Il est originaire de la fin de l'histoire, de l'après-guerre froide. Il peut être, et a été, interprété comme une plaisanterie sur l'illusion d'un "art populaire" de l'époque soviétique. Mais cela fonctionne peut-être même mieux s'il s'agit de la mondialisation de la culture de marché optimisée pour les entreprises et axée sur les groupes dans les années 90 néolibérales. C'est donc un véhicule joliment plastique pour le scepticisme tous azimuts du duo.

Mais, comme avec "Nostalgic Socialist Realism", quand vous pensez vraiment à "The People's Choice", votre sens exact du point de vue qu'il met en avant commence à s'éclipser.

S'agit-il de la bêtise du goût de masse, se moquant de la comédie de l'art au plus petit dénominateur commun ? Beaucoup de gens l'ont lu comme ça ! Ou s'agit-il au contraire de se moquer des experts qui tentent de discerner le goût du « peuple » ? Après tout, les images qu'il évoque de ce que différents publics nationaux pourraient vouloir sont clairement basées sur une extrapolation étrange et une fusion pieux.

Vous avez le sentiment qu'une partie de la spécificité d'animation du travail de Komar & Melamid a disparu alors que le contexte de la guerre froide s'est estompé dans la vue arrière. Une série de 1999 se moquant des tropes de l'art patriotique américain comme ils l'avaient fait avec "Nostalgic Socialist Realism" n'atterrit pas vraiment.

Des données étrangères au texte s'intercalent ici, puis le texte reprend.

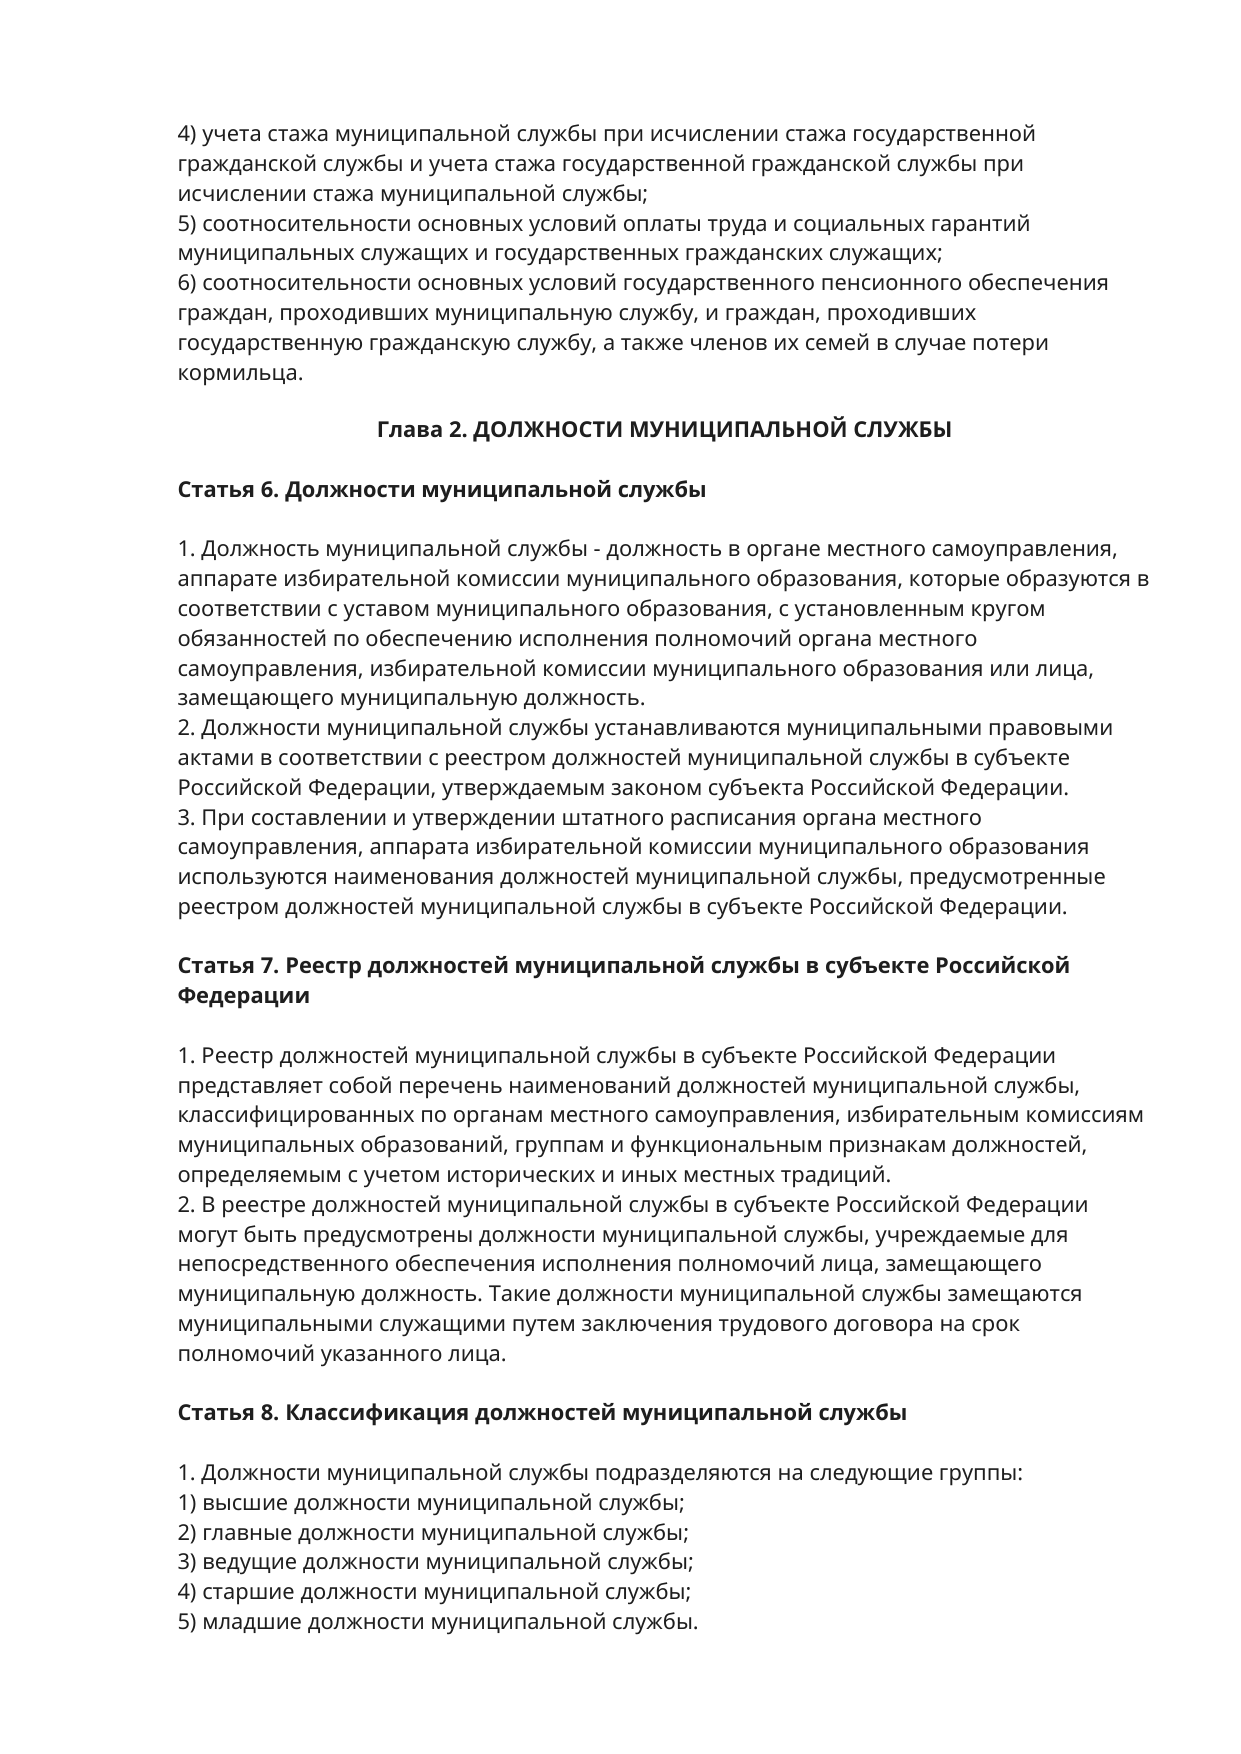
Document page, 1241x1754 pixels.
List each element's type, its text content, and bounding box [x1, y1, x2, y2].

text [177, 118, 1152, 414]
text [177, 444, 1152, 1636]
text Глава 2. ДОЛЖНОСТИ МУНИЦИПАЛЬНОЙ СЛУЖБЫ [177, 414, 1152, 444]
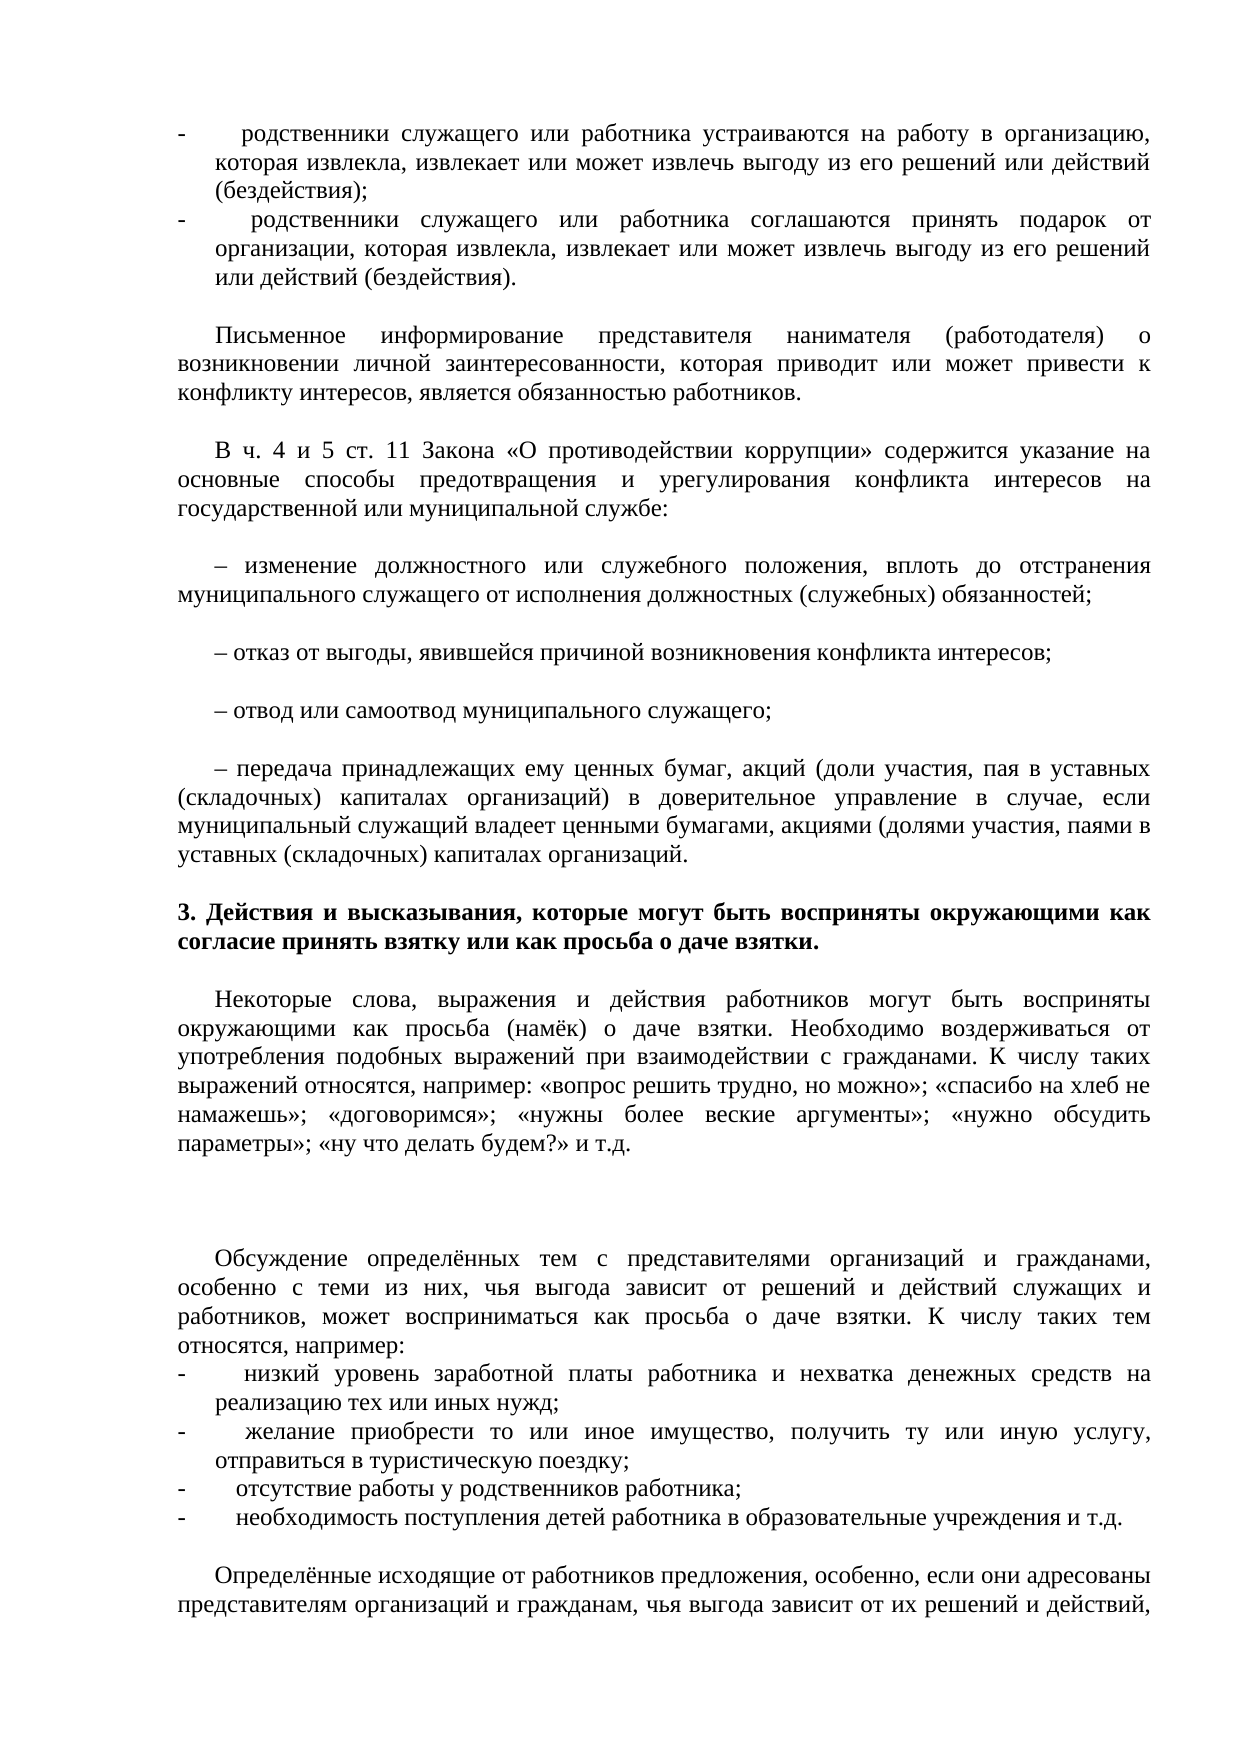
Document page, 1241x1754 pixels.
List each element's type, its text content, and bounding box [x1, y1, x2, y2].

text - родственники служащего или работника устраиваются на работу в организацию, которая извлекла, извлекает или может извлечь выгоду из его решений или действий (бездействия); [177, 118, 1152, 204]
text - низкий уровень заработной платы работника и нехватка денежных средств на реализацию тех или иных нужд; [177, 1358, 1152, 1416]
text - родственники служащего или работника соглашаются принять подарок от организации, которая извлекла, извлекает или может извлечь выгоду из его решений или действий (бездействия). [177, 204, 1152, 291]
text В ч. 4 и 5 ст. 11 Закона «О противодействии коррупции» содержится указание на основные способы предотвращения и урегулирования конфликта интересов на государственной или муниципальной службе: [177, 435, 1152, 521]
text 3. Действия и высказывания, которые могут быть восприняты окружающими как согласие принять взятку или как просьба о даче взятки. [177, 897, 1152, 955]
text Обсуждение определённых тем с представителями организаций и гражданами, особенно с теми из них, чья выгода зависит от решений и действий служащих и работников, может восприниматься как просьба о даче взятки. К числу таких тем относятся, например: [177, 1243, 1152, 1358]
text Письменное информирование представителя нанимателя (работодателя) о возникновении личной заинтересованности, которая приводит или может привести к конфликту интересов, является обязанностью работников. [177, 320, 1152, 406]
text – передача принадлежащих ему ценных бумаг, акций (доли участия, пая в уставных (складочных) капиталах организаций) в доверительное управление в случае, если муниципальный служащий владеет ценными бумагами, акциями (долями участия, паями в уставных (складочных) капиталах организаций. [177, 753, 1152, 868]
text - желание приобрести то или иное имущество, получить ту или иную услугу, отправиться в туристическую поездку; [177, 1416, 1152, 1473]
text – отвод или самоотвод муниципального служащего; [177, 695, 1152, 724]
text – изменение должностного или служебного положения, вплоть до отстранения муниципального служащего от исполнения должностных (служебных) обязанностей; [177, 551, 1152, 608]
text – отказ от выгоды, явившейся причиной возникновения конфликта интересов; [177, 637, 1152, 666]
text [177, 1560, 1152, 1618]
text - необходимость поступления детей работника в образовательные учреждения и т.д. [177, 1502, 1152, 1531]
text - отсутствие работы у родственников работника; [177, 1473, 1152, 1502]
text Некоторые слова, выражения и действия работников могут быть восприняты окружающими как просьба (намёк) о даче взятки. Необходимо воздерживаться от употребления подобных выражений при взаимодействии с гражданами. К числу таких выражений относятся, например: «вопрос решить трудно, но можно»; «спасибо на хлеб не намажешь»; «договоримся»; «нужны более веские аргументы»; «нужно обсудить параметры»; «ну что делать будем?» и т.д. [177, 984, 1152, 1156]
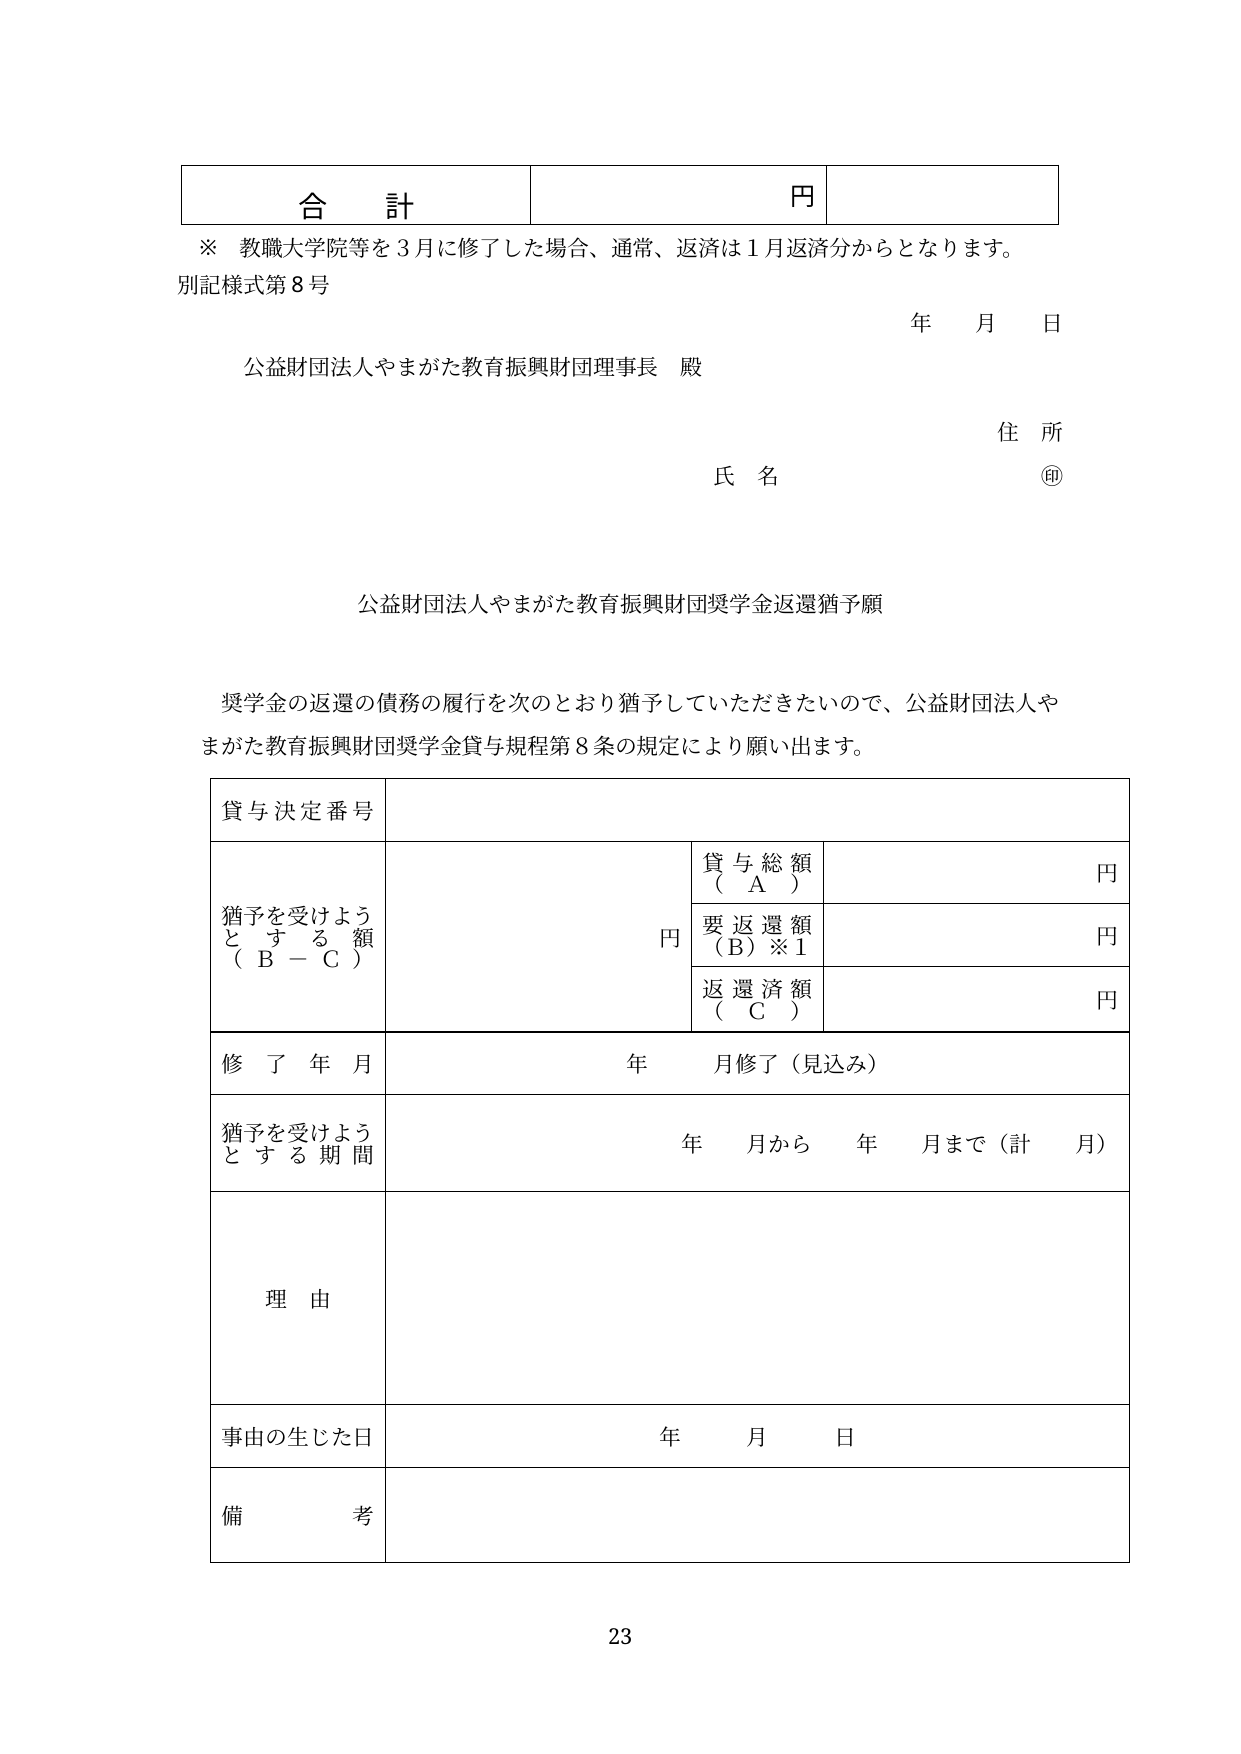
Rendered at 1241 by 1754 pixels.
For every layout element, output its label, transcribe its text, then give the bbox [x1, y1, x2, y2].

text 別記様式第8号 [177, 268, 1063, 300]
text 年 月 日 [177, 300, 1063, 344]
table_cell 理由 [211, 1192, 385, 1404]
table_cell 猶予を受けようとする期間 [211, 1095, 385, 1191]
text 奨学金の返還の債務の履行を次のとおり猶予していただきたいので、公益財団法人やまがた教育振興財団奨学金貸与規程第８条の規定により願い出ます。 [177, 680, 1063, 767]
text ※ 教職大学院等を３月に修了した場合、通常、返済は１月返済分からとなります。 [177, 224, 1063, 268]
table_cell 円 [386, 842, 691, 1031]
table_cell 合 計 [182, 166, 530, 223]
table_cell 年 月から 年 月まで（計 月） [386, 1095, 1129, 1191]
table_cell 猶予を受けようとする額 （Ｂ－Ｃ） [211, 842, 385, 1031]
table_cell [827, 166, 1058, 223]
table_cell 円 [824, 967, 1129, 1031]
table_header 貸与決定番号 [211, 779, 385, 841]
text 公益財団法人やまがた教育振興財団奨学金返還猶予願山形県介護福祉士及び社会福祉士修学資金返還猶予申請書 [177, 527, 1063, 680]
table_cell 円 [824, 842, 1129, 903]
table_cell 年 月 日 [386, 1405, 1129, 1467]
text 氏 名 ㊞ [177, 453, 1063, 497]
table_cell 備考 [211, 1468, 385, 1562]
table_cell [386, 1468, 1129, 1562]
table_cell 貸与総額 （Ａ） [692, 842, 823, 903]
table_cell 返還済額 （Ｃ） [692, 967, 823, 1031]
table_cell 修了年月 [211, 1033, 385, 1094]
text 公益財団法人やまがた教育振興財団理事長 殿 [177, 344, 1063, 387]
text 住 所 [177, 409, 1063, 453]
table_cell 円 [824, 904, 1129, 966]
table_cell 年 月修了（見込み） [386, 1033, 1129, 1094]
table_cell 要返還額（Ｂ）※１ [692, 904, 823, 966]
table_header [386, 779, 1129, 841]
table_cell 事由の生じた日 [211, 1405, 385, 1467]
table_cell 円 [531, 166, 826, 223]
table_cell [386, 1192, 1129, 1404]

Pendant ce temps, une fois que la fin de l'Union soviétique a fait des "artistes soviétiques dissidents" un sujet moins brûlant, une partie de l'intérêt pour Komar & Melamid a également disparu.

Alors, que faisons-nous de ce corps s'il fonctionne maintenant, quelque deux décennies après la tombée du rideau sur le Komar & Melamid Show ?

La rétrospective Zimmerli devait à l'origine s'appeler "You Are Feeling Good!", un titre qui reflète leur humour (il s'agit d'un slogan qu'ils se sont ironiquement approprié pour l'une de leurs premières bannières Sots-Art). Au lieu de cela, l'exposition est arrivée sous le nom de "Une leçon d'histoire", avec ce ton plus sobre reflétant le conflit géopolitique renouvelé d'aujourd'hui avec la Russie de Poutine, et la nécessité de répondre au préalable à toute question concernant la présentation d'artistes russes en encadrant leur travail en relation avec l'héritage du totalitarisme.

Pour ma part, je pense qu'il y a une leçon à tirer de cette histoire, je ne pense pas que ce soit celle-ci.

Interrogé sur le sens final de leur travail dans le catalogue, Melamid répond : « Tout n'a pas de sens. Si le corpus Komar & Melamid résonne aujourd'hui, ce ne sera pas vraiment parce qu'il nous montre une certaine tradition de la satire héroïque en Russie. Je pense que le meilleur coup serait parce que les gens aux États-Unis pourraient en fait s'identifier au sentiment d'être dans un monde de stagnation, où les idéologies dominantes semblent arbitraires et insensées, les opposants se sentent cloîtrés et complaisants, et par conséquent la pensée que "tout est un jeu" devient de plus en plus séduisante.

"Komar & Melamid : une leçon d'histoire" est à l'affiche au Zimmerli Art Museum, New Brunswick, NJ, jusqu'au 16 juin 2023.